I am given an ordered set of points in 2D space as an output of a previous process. Coordinate points will be given in the form ((x0,y0),(x1,y1),...,(xn,yn)), where the very last coordinate pair will be a repetition of the first pair (i.e x0 = xn and y0 = yn). In this way, I know that when I re-encounter the same coordinate, I have made a closed loop. I would like to be able to detect the enclosed area by the polygon. If a single closed loop is given, the output should be the enclosed area of that closed loop. Now say I have a separate set of points, similar to to the first set. If a set of many closed looped polygons is given, then if each polygon is separated in space from each other, the output should be each enclosed area. However, if some of the polygons enclose each other, it should be the area bounded between both of them. For example, if I have one closed loop polygon inside another, the output area should between both of them (or in other words, the area enclosed by the larger one minus the area enclosed by the smaller one).

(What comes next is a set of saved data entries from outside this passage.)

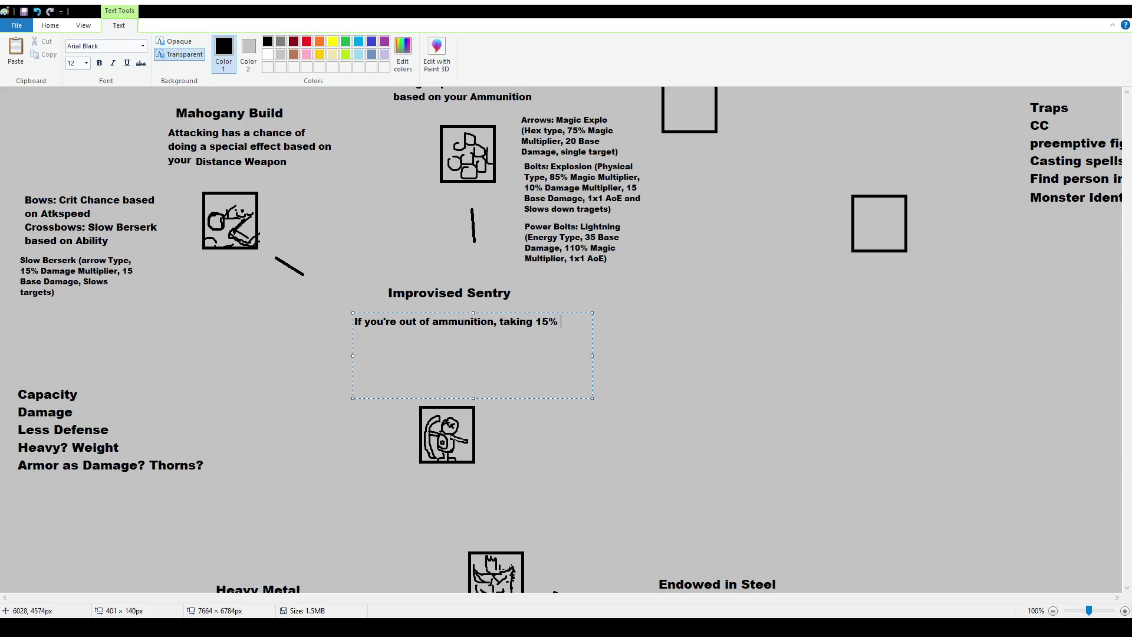
{"action": "type", "text": "of your Max Healt"}
{"action": "type", "text": "h will have"}
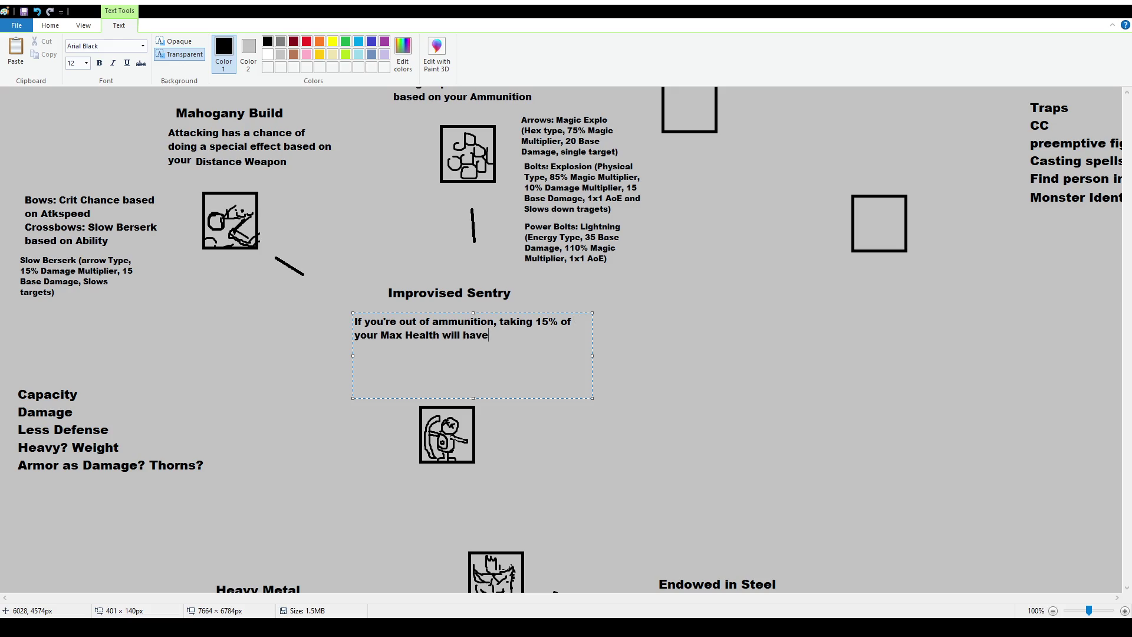
{"action": "type", "text": " a chance"}
{"action": "type", "text": " of Spawnin"}
{"action": "key", "text": "BackSpace"}
{"action": "key", "text": "BackSpace"}
{"action": "key", "text": "BackSpace"}
{"action": "key", "text": "BackSpace"}
{"action": "type", "text": "wning"}
{"action": "type", "text": " an IMpro"}
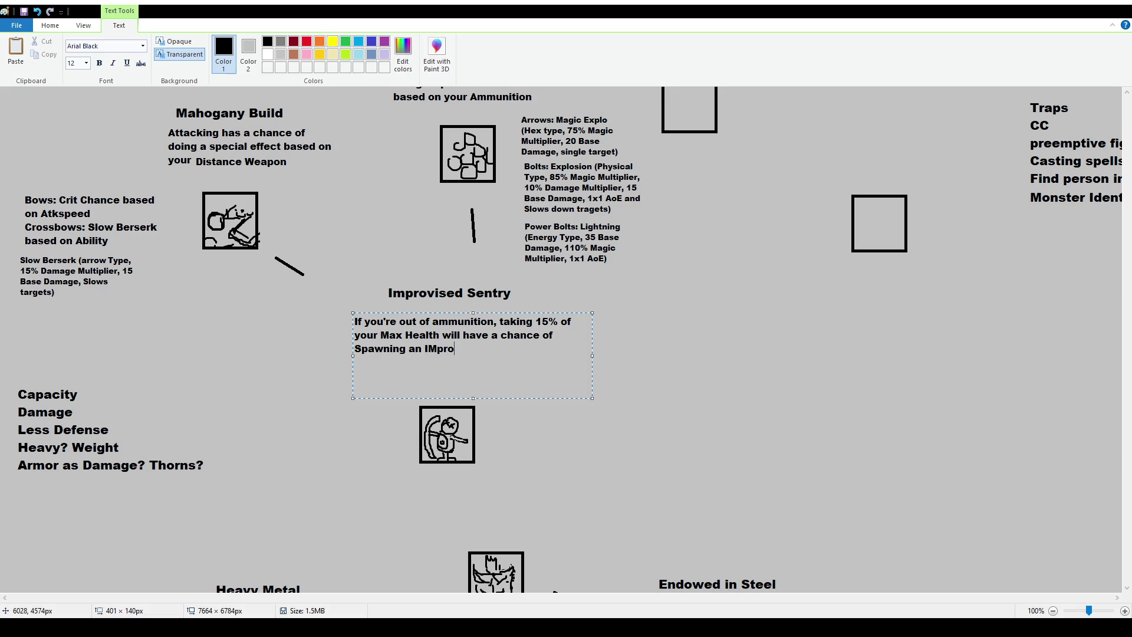
{"action": "key", "text": "BackSpace"}
{"action": "key", "text": "BackSpace"}
{"action": "key", "text": "BackSpace"}
{"action": "key", "text": "BackSpace"}
{"action": "type", "text": "mproved S"}
{"action": "type", "text": "entry bas"}
{"action": "type", "text": "ed on"}
{"action": "type", "text": "your Abil"}
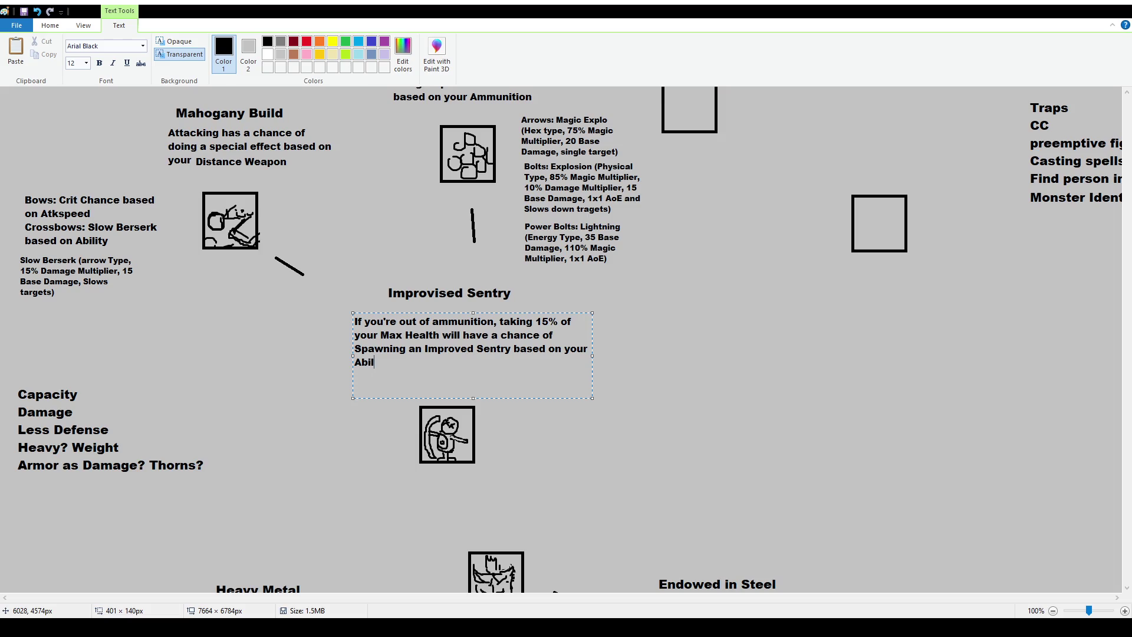
{"action": "type", "text": "ity"}
Step: Narrow and reposition the text box, insert 'as Damage' after Max Health, and commit it
{"action": "left_click_drag", "start_coordinate": [592, 356], "coordinate": [529, 363]}
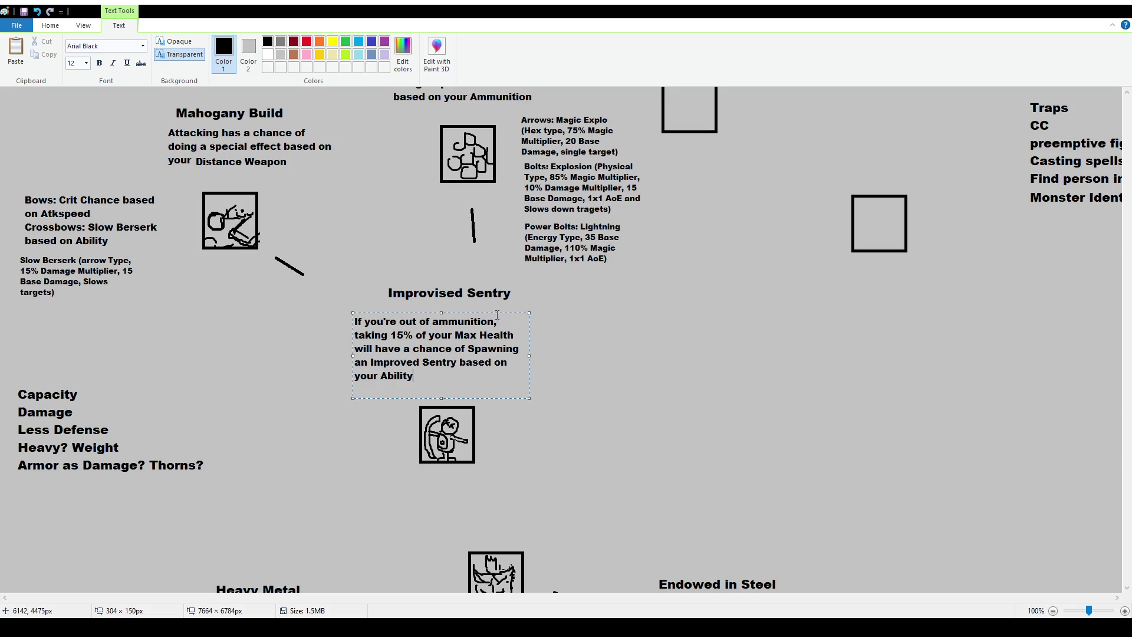
{"action": "left_click_drag", "start_coordinate": [499, 312], "coordinate": [519, 318]}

If I have more than one closed loop polygon inside of a single larger one, it should be the area enclosed by the larger one minus all the areas enclosed by the smaller ones).
For a case where I have a region A enclosed by a region B, where B is enclosed by a region C, there are three distinct regions.
- Region C minus region B (bounded on the outside by polygon 1)
- Region B minus region A (bounded on the outside by polygon 2)
- Region A (bounded on the outside by polygon 3)
Of the three regions, I only want region 1) and region 3). The reason I do not take region 2) is because for all the bounded areas on my 2D plane, the outermost polygons always represent the boundaries of a relevant region, and the input that produced my sets of coordinates representing my closed loop polygons would never have given me the points for polygon 2 if in the end region 1) and region 2) were meant to be combined. It instead would have given me only polygon 1 and polygon 3, similar to the case I described above.
In summary, - I am given enough information to know all the coordinate points for a set of closed loop polygons on a 2D plane and they are distinguishable from each other. - I need to develop an algorithm that will take in the entire set of closed loops polygons and return enough information to describe a bounded area. In thinking about the problem, I think the output that I would want is to know whether for a each and every line segment of the a closed loop polygon, on which side of that line segment is inside and outside of the polygon. - It should be able to resolve the case where I have polygons inside of polygons. - Closed loop polygons will never share any points. Each set of coordinate points will be unique to a polygon.
My initial thoughts were calculate the centroid of the polygon and then compare all line segments to the centroid, but I don't think this would work for all cases.